Pour parler du joyeux bordel qui a parfois régné dans nos aéroports, j’aurais pu utiliser les mots « retardés » ou « annulés ». Mauvais temps, pénurie de personnel, avions surréservés, tout cela a contribué à gâcher les vacances de milliers de voyageurs au cours de l’été. Mais le mot qui a attiré mon attention est skiplagging (qu’on pourrait traduire par « billet pour ville cachée »). Ce nouveau phénomène consiste à se procurer un billet avec escale (souvent moins cher) et à descendre à cette escale au lieu de la destination. Il faut évidemment mettre ses bagages dans la cabine. Et attention pour le retour ! Des compagnies aériennes (qui tentent de combattre cette pratique) peuvent annuler votre vol lorsqu’elles découvrent le stratagème.

Complosphère

PHOTO ALKIS KONSTANTINIDIS, ARCHIVES REUTERS

Un homme marche sur l’autoroute, alors que des incendies de forêt font rage en banlieue d’Athènes, le 22 août. Partout dans le monde, les météorologues qui font un lien entre les changements climatiques et les phénomènes météorologiques extrêmes qui se sont multipliés au cours des derniers mois sont pris pour cible par la complosphère.

L’univers des complotistes a maintenant un mot pour qu’on puisse l’identifier : complosphère. Après la twittosphère et la blogosphère, voilà une nouvelle sphère dans laquelle on peut rassembler ceux qui s’en sont pris joyeusement aux météorologues sur les réseaux sociaux. Pour les complotistes ou les climatosceptiques, les liens établis entre les changements climatiques et ce que nous avons vécu au cours des derniers mois ne tiennent pas la route. Même les experts qui ont « fait leurs recherches » en publiant de solides analyses n’arrivent pas à les convaincre.
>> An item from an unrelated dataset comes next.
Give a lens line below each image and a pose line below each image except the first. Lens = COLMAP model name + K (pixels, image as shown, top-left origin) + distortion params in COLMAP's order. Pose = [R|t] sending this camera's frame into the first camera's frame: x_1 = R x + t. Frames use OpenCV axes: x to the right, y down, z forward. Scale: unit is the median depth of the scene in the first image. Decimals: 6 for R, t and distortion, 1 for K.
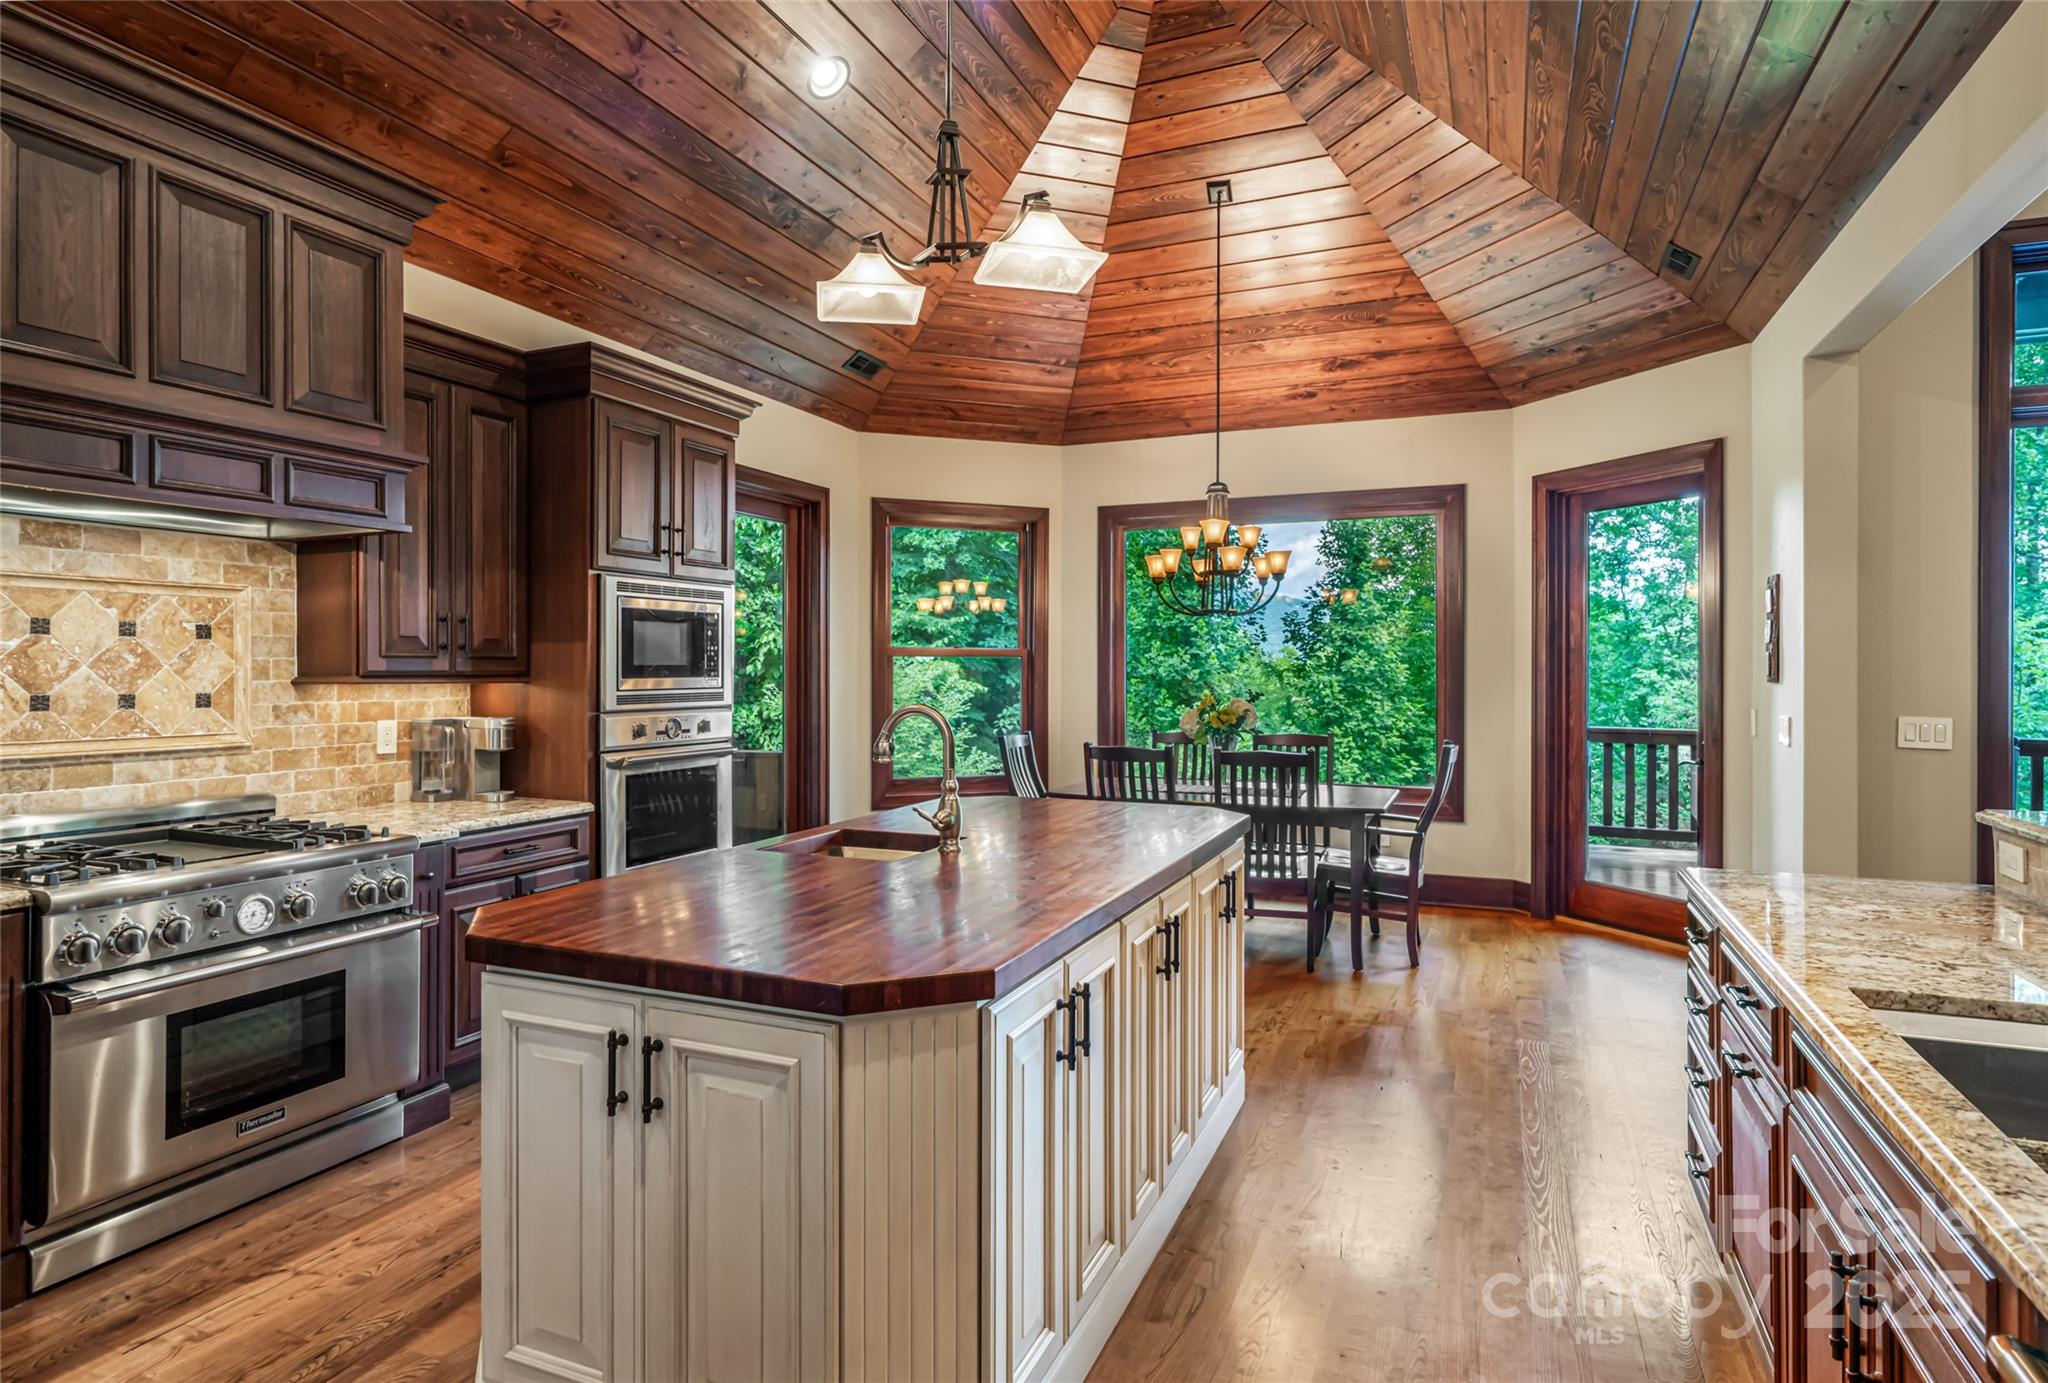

Partout sur la planète, en France, aux États-Unis, en Espagne ou chez nous, les météorologues passent un mauvais quart d’heure. Misère…

Pinkydoll

PHOTO HUGO-SÉBASTIEN AUBERT, ARCHIVES LA PRESSE

La tiktokeuse montréalaise Pinkydoll

Pinkydoll est le phénomène le plus étrange de l’été. En direct sur TikTok, une jeune femme répète à l’infini des phrases vides de sens sur un ton robotique comme « Ice cream so good ». Mais ce qui est encore plus étonnant, c’est que ce concept, qui remporte un succès monstre, est porté par une Montréalaise. Pour exprimer leur admiration, ses admirateurs lui envoient des autocollants qui sont une sorte de monnaie virtuelle. Je me suis attardé quelques minutes sur le charabia de Pinkydoll… Conclusion : cette tiktokeuse devrait regarder les vieux spectacles de Laurie Anderson d’il y a 40 ans, elle découvrirait qu’elle n’a rien inventé.